"""
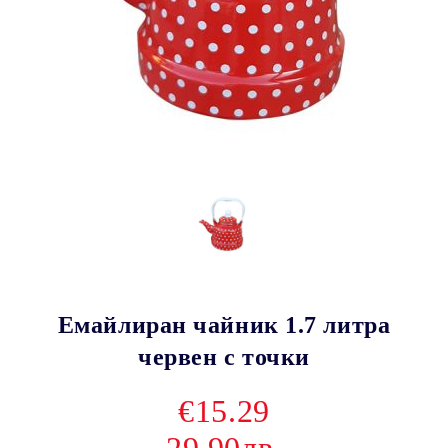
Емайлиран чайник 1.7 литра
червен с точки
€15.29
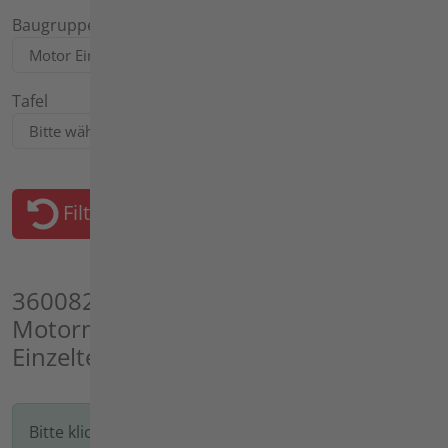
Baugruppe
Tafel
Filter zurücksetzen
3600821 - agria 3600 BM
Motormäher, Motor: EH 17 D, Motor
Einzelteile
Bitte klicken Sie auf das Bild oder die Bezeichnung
"""
### WORK REQUIRED
Copy out the text of every row above line for line, keeping each character unchanged, and leave out the pictures.

### COMPLETED TASK
Емайлиран чайник 1.7 литра
червен с точки
€15.29
Baugruppe
Tafel
Filter zurücksetzen
3600821 - agria 3600 BM
Motormäher, Motor: EH 17 D, Motor
Einzelteile
Bitte klicken Sie auf das Bild oder die Bezeichnung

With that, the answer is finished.